• [PROBLEM TO SOLVE] Go through the data below and copy each line that includes "Adhes".
※
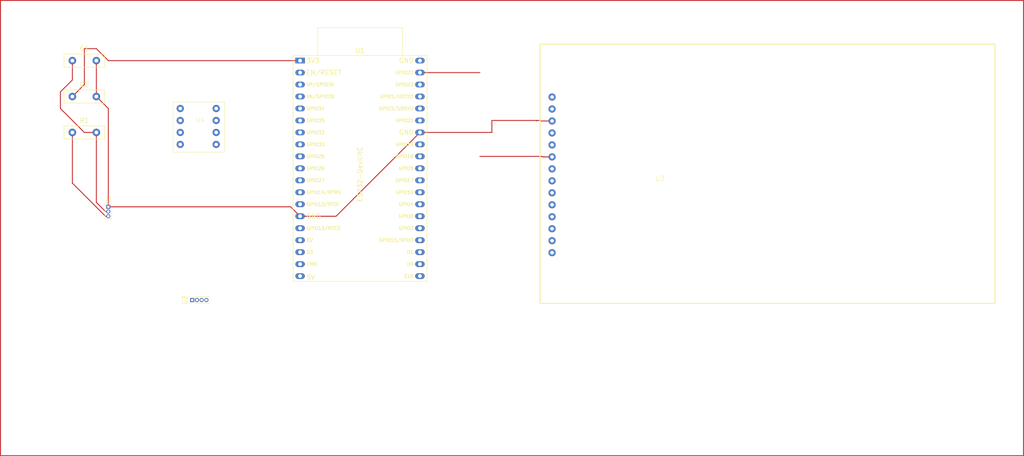
<source format=kicad_pcb>
(kicad_pcb
	(version 20240108)
	(generator "pcbnew")
	(generator_version "8.0")
	(general
		(thickness 1.6)
		(legacy_teardrops no)
	)
	(paper "A4")
	(layers
		(0 "F.Cu" signal)
		(31 "B.Cu" signal)
		(32 "B.Adhes" user "B.Adhesive")
		(33 "F.Adhes" user "F.Adhesive")
		(34 "B.Paste" user)
		(35 "F.Paste" user)
		(36 "B.SilkS" user "B.Silkscreen")
		(37 "F.SilkS" user "F.Silkscreen")
		(38 "B.Mask" user)
		(39 "F.Mask" user)
		(40 "Dwgs.User" user "User.Drawings")
		(41 "Cmts.User" user "User.Comments")
		(42 "Eco1.User" user "User.Eco1")
		(43 "Eco2.User" user "User.Eco2")
		(44 "Edge.Cuts" user)
		(45 "Margin" user)
		(46 "B.CrtYd" user "B.Courtyard")
		(47 "F.CrtYd" user "F.Courtyard")
		(48 "B.Fab" user)
		(49 "F.Fab" user)
		(50 "User.1" user)
		(51 "User.2" user)
		(52 "User.3" user)
		(53 "User.4" user)
		(54 "User.5" user)
		(55 "User.6" user)
		(56 "User.7" user)
		(57 "User.8" user)
		(58 "User.9" user)
	)
	(setup
		(pad_to_mask_clearance 0)
		(allow_soldermask_bridges_in_footprints no)
		(pcbplotparams
			(layerselection 0x00010fc_ffffffff)
			(plot_on_all_layers_selection 0x0000000_00000000)
			(disableapertmacros no)
			(usegerberextensions no)
			(usegerberattributes yes)
			(usegerberadvancedattributes yes)
			(creategerberjobfile yes)
			(dashed_line_dash_ratio 12.000000)
			(dashed_line_gap_ratio 3.000000)
			(svgprecision 4)
			(plotframeref no)
			(viasonmask no)
			(mode 1)
			(useauxorigin no)
			(hpglpennumber 1)
			(hpglpenspeed 20)
			(hpglpendiameter 15.000000)
			(pdf_front_fp_property_popups yes)
			(pdf_back_fp_property_popups yes)
			(dxfpolygonmode yes)
			(dxfimperialunits yes)
			(dxfusepcbnewfont yes)
			(psnegative no)
			(psa4output no)
			(plotreference yes)
			(plotvalue yes)
			(plotfptext yes)
			(plotinvisibletext no)
			(sketchpadsonfab no)
			(subtractmaskfromsilk no)
			(outputformat 1)
			(mirror no)
			(drillshape 1)
			(scaleselection 1)
			(outputdirectory "")
		)
	)
	(net 0 "")
	(net 1 "unconnected-(U1-SD_DATA2{slash}GPIO9-Pad16)")
	(net 2 "unconnected-(U1-GPIO16-Pad27)")
	(net 3 "Net-(U1-GPIO18)")
	(net 4 "Net-(U1-ADC2_CH0{slash}GPIO4)")
	(net 5 "unconnected-(U1-VDET_2{slash}GPIO35{slash}ADC1_CH7-Pad6)")
	(net 6 "unconnected-(U1-ADC2_CH7{slash}GPIO27-Pad11)")
	(net 7 "unconnected-(U1-GPIO22-Pad36)")
	(net 8 "GND")
	(net 9 "unconnected-(U1-DAC_2{slash}ADC2_CH9{slash}GPIO26-Pad10)")
	(net 10 "Net-(J1-Pin_2)")
	(net 11 "unconnected-(U1-SENSOR_VP{slash}GPIO36{slash}ADC1_CH0-Pad3)")
	(net 12 "unconnected-(U1-SENSOR_VN{slash}GPIO39{slash}ADC1_CH3-Pad4)")
	(net 13 "unconnected-(U1-VDET_1{slash}GPIO34{slash}ADC1_CH6-Pad5)")
	(net 14 "unconnected-(U1-SD_DATA0{slash}GPIO7-Pad21)")
	(net 15 "Net-(U1-GPIO23)")
	(net 16 "unconnected-(U1-U0TXD{slash}GPIO1-Pad35)")
	(net 17 "unconnected-(U1-GPIO21-Pad33)")
	(net 18 "unconnected-(U1-U0RXD{slash}GPIO3-Pad34)")
	(net 19 "unconnected-(U1-GPIO0{slash}BOOT{slash}ADC2_CH1-Pad25)")
	(net 20 "unconnected-(U1-SD_DATA1{slash}GPIO8-Pad22)")
	(net 21 "Net-(J1-Pin_3)")
	(net 22 "unconnected-(U1-MTMS{slash}GPIO14{slash}ADC2_CH6-Pad12)")
	(net 23 "unconnected-(U1-CHIP_PU-Pad2)")
	(net 24 "+3.3V")
	(net 25 "unconnected-(U1-GPIO5-Pad29)")
	(net 26 "unconnected-(U1-32K_XN{slash}GPIO33{slash}ADC1_CH5-Pad8)")
	(net 27 "unconnected-(U1-SD_CLK{slash}GPIO6-Pad20)")
	(net 28 "unconnected-(U1-32K_XP{slash}GPIO32{slash}ADC1_CH4-Pad7)")
	(net 29 "Net-(U1-GPIO19)")
	(net 30 "unconnected-(U1-GPIO17-Pad28)")
	(net 31 "unconnected-(U1-MTDO{slash}GPIO15{slash}ADC2_CH3-Pad23)")
	(net 32 "unconnected-(U1-DAC_1{slash}ADC2_CH8{slash}GPIO25-Pad9)")
	(net 33 "unconnected-(U1-5V-Pad19)")
	(net 34 "Net-(U1-SD_DATA3{slash}GPIO10)")
	(net 35 "Net-(U1-CMD)")
	(net 36 "unconnected-(U3-VCC-Pad1)")
	(net 37 "unconnected-(U3-T_DO-Pad13)")
	(net 38 "unconnected-(U3-T_IRQ{slash}PEN-Pad14)")
	(net 39 "unconnected-(U3-GND-Pad2)")
	(net 40 "unconnected-(U3-T_CLK-Pad10)")
	(net 41 "unconnected-(U3-T_CS-Pad11)")
	(net 42 "unconnected-(U3-T_DIN-Pad12)")
	(net 43 "Net-(U1-MTDI{slash}GPIO12{slash}ADC2_CH5)")
	(net 44 "Net-(U1-MTCK{slash}GPIO13{slash}ADC2_CH4)")
	(net 45 "unconnected-(U4-LI-Pad8)")
	(net 46 "unconnected-(U4-LO-Pad2)")
	(footprint "Resistor_THT:R_Box_L8.4mm_W2.5mm_P5.08mm" (layer "F.Cu") (at 58.42 48.26))
	(footprint "Peter:ILI9488" (layer "F.Cu") (at 182.94 73.77))
	(footprint "Connector_PinHeader_1.00mm:PinHeader_1x04_P1.00mm_Vertical" (layer "F.Cu") (at 83.82 99.06 90))
	(footprint "Connector_PinHeader_1.00mm:PinHeader_1x03_P1.00mm_Vertical" (layer "F.Cu") (at 66.04 79.28))
	(footprint "Resistor_THT:R_Box_L8.4mm_W2.5mm_P5.08mm" (layer "F.Cu") (at 58.42 55.88))
	(footprint "Resistor_THT:R_Box_L8.4mm_W2.5mm_P5.08mm" (layer "F.Cu") (at 58.42 63.5))
	(footprint "Peter:L9637D" (layer "F.Cu") (at 85.344 62.357))
	(footprint "PCM_Espressif:ESP32-DevKitC" (layer "F.Cu") (at 106.68 48.26))
	(gr_rect
		(start 43.18 35.5)
		(end 260 132.08)
		(stroke
			(width 0.2)
			(type default)
		)
		(fill none)
		(layer "F.Cu")
		(uuid "38880ced-e809-4715-9506-f5ab9687d0d5")
	)
	(segment
		(start 156.84 60.96)
		(end 156.84 61.07)
		(width 0.2)
		(layer "F.Cu")
		(net 8)
		(uuid "2dba4fee-85d3-4c69-ba0a-4522eadbe2d9")
	)
	(segment
		(start 106.68 81.28)
		(end 114.3 81.28)
		(width 0.2)
		(layer "F.Cu")
		(net 8)
		(uuid "3f123ae5-f685-4bf0-9775-c6c61e56d36e")
	)
	(segment
		(start 63.5 55.88)
		(end 66.04 58.42)
		(width 0.2)
		(layer "F.Cu")
		(net 8)
		(uuid "43a6231a-cf49-4b07-a2d3-944323bb9f3d")
	)
	(segment
		(start 66.04 58.42)
		(end 66.04 79.28)
		(width 0.2)
		(layer "F.Cu")
		(net 8)
		(uuid "4866f78b-eddf-42ed-b426-c88ae2f27b70")
	)
	(segment
		(start 106.68 81.28)
		(end 104.68 79.28)
		(width 0.2)
		(layer "F.Cu")
		(net 8)
		(uuid "515cdfaa-c85b-43de-b1f8-6c9878efc1a7")
	)
	(segment
		(start 157.59 61.07)
		(end 160.08 61.07)
		(width 0.2)
		(layer "F.Cu")
		(net 8)
		(uuid "8a2b8be6-0a4d-4afe-8bd4-77227efa9fa6")
	)
	(segment
		(start 157.48 60.96)
		(end 157.59 61.07)
		(width 0.2)
		(layer "F.Cu")
		(net 8)
		(uuid "a044c484-b2ed-43f8-a820-0e1e8edee5e3")
	)
	(segment
		(start 114.3 81.28)
		(end 132.08 63.5)
		(width 0.2)
		(layer "F.Cu")
		(net 8)
		(uuid "aae035a1-3499-404d-ac5c-fe22c1dc3e0e")
	)
	(segment
		(start 147.32 60.96)
		(end 156.84 60.96)
		(width 0.2)
		(layer "F.Cu")
		(net 8)
		(uuid "b7b90458-c207-4c0a-9a3b-afd56fe19206")
	)
	(segment
		(start 156.84 60.96)
		(end 157.48 60.96)
		(width 0.2)
		(layer "F.Cu")
		(net 8)
		(uuid "b823f4ab-eb02-4be1-813a-d1e9d9fb307e")
	)
	(segment
		(start 63.5 48.26)
		(end 63.5 55.88)
		(width 0.2)
		(layer "F.Cu")
		(net 8)
		(uuid "beecc116-8ad2-4fb6-9141-4db79077c635")
	)
	(segment
		(start 104.68 79.28)
		(end 66.04 79.28)
		(width 0.2)
		(layer "F.Cu")
		(net 8)
		(uuid "c83fbb25-0503-4eb4-abda-eef5e98ea1e1")
	)
	(segment
		(start 132.08 63.5)
		(end 147.32 63.5)
		(width 0.2)
		(layer "F.Cu")
		(net 8)
		(uuid "d5339a21-f744-404b-bc70-7683a74023cd")
	)
	(segment
		(start 147.32 63.5)
		(end 147.32 60.96)
		(width 0.2)
		(layer "F.Cu")
		(net 8)
		(uuid "ec528504-8180-4f8a-b8ab-4e43750054f5")
	)
	(segment
		(start 60.96 63.5)
		(end 63.5 63.5)
		(width 0.2)
		(layer "F.Cu")
		(net 10)
		(uuid "31f03391-1c9c-4f21-a535-b87f198ab45e")
	)
	(segment
		(start 55.88 58.42)
		(end 60.96 63.5)
		(width 0.2)
		(layer "F.Cu")
		(net 10)
		(uuid "40d9d4af-a4eb-4f3f-b840-be72af1cf928")
	)
	(segment
		(start 55.88 54.895635)
		(end 55.88 58.42)
		(width 0.2)
		(layer "F.Cu")
		(net 10)
		(uuid "631a2255-8a3a-4e1a-92e1-bb74b8cb2283")
	)
	(segment
		(start 58.42 52.355635)
		(end 55.88 54.895635)
		(width 0.2)
		(layer "F.Cu")
		(net 10)
		(uuid "6659df7f-7e13-4081-bc11-e9e91e1cb01c")
	)
	(segment
		(start 58.42 48.26)
		(end 58.42 52.355635)
		(width 0.2)
		(layer "F.Cu")
		(net 10)
		(uuid "b57bfc76-3d0d-4715-88b7-fbccb61db3fb")
	)
	(segment
		(start 63.5 78.34104)
		(end 65.43896 80.28)
		(width 0.2)
		(layer "F.Cu")
		(net 10)
		(uuid "b593feb4-1e98-406d-a100-26f2c2d3bf22")
	)
	(segment
		(start 63.5 63.5)
		(end 63.5 78.34104)
		(width 0.2)
		(layer "F.Cu")
		(net 10)
		(uuid "c6392853-8fe0-4ae5-a85b-0006a410a7fa")
	)
	(segment
		(start 65.43896 80.28)
		(end 66.04 80.28)
		(width 0.2)
		(layer "F.Cu")
		(net 10)
		(uuid "c63fb433-d8fa-47a2-a143-36e0ce2a0362")
	)
	(segment
		(start 132.08 50.8)
		(end 144.78 50.8)
		(width 0.2)
		(layer "F.Cu")
		(net 15)
		(uuid "5fc37f5c-2777-443e-a247-3eca15108e17")
	)
	(segment
		(start 158.05 68.69)
		(end 157.94 68.58)
		(width 0.2)
		(layer "F.Cu")
		(net 15)
		(uuid "b91e0a57-db1b-4e31-a2ed-90380be276bb")
	)
	(segment
		(start 157.94 68.58)
		(end 144.78 68.58)
		(width 0.2)
		(layer "F.Cu")
		(net 15)
		(uuid "f7337691-7b24-4806-870a-56dcd001136d")
	)
	(segment
		(start 160.08 68.69)
		(end 158.05 68.69)
		(width 0.2)
		(layer "F.Cu")
		(net 15)
		(uuid "f97b3d99-0bad-4dcb-b134-e28e02308fa8")
	)
	(segment
		(start 58.42 63.5)
		(end 58.42 74.26104)
		(width 0.2)
		(layer "F.Cu")
		(net 21)
		(uuid "42e6b0d7-3c40-40f3-af71-0e80c54e36a2")
	)
	(segment
		(start 58.42 74.26104)
		(end 65.43896 81.28)
		(width 0.2)
		(layer "F.Cu")
		(net 21)
		(uuid "8477b559-e0aa-402e-a7c0-ea37517d5bf5")
	)
	(segment
		(start 65.43896 81.28)
		(end 66.04 81.28)
		(width 0.2)
		(layer "F.Cu")
		(net 21)
		(uuid "d7393754-1449-4e08-9adb-a9b5a03caf79")
	)
	(segment
		(start 60.96 45.72)
		(end 63.5 45.72)
		(width 0.2)
		(layer "F.Cu")
		(net 24)
		(uuid "45089a0a-6d89-4055-ae82-4bdd20b99ec7")
	)
	(segment
		(start 58.42 55.88)
		(end 60.96 53.34)
		(width 0.2)
		(layer "F.Cu")
		(net 24)
		(uuid "6a754143-27ee-4dd5-8d53-fd40f5829c8c")
	)
	(segment
		(start 66.04 48.26)
		(end 106.68 48.26)
		(width 0.2)
		(layer "F.Cu")
		(net 24)
		(uuid "6d92a9e5-00b8-40cf-b8d1-5512e2a3cfc1")
	)
	(segment
		(start 63.5 45.72)
		(end 66.04 48.26)
		(width 0.2)
		(layer "F.Cu")
		(net 24)
		(uuid "9c75117b-24d0-4e35-9c2e-c17d327e5844")
	)
	(segment
		(start 60.96 53.34)
		(end 60.96 45.72)
		(width 0.2)
		(layer "F.Cu")
		(net 24)
		(uuid "d2767ff8-031e-4a26-8f97-4b4b700d172f")
	)
)

</source>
※
• [REPLY TO THE TASK]
		(32 "B.Adhes" user "B.Adhesive")
		(33 "F.Adhes" user "F.Adhesive")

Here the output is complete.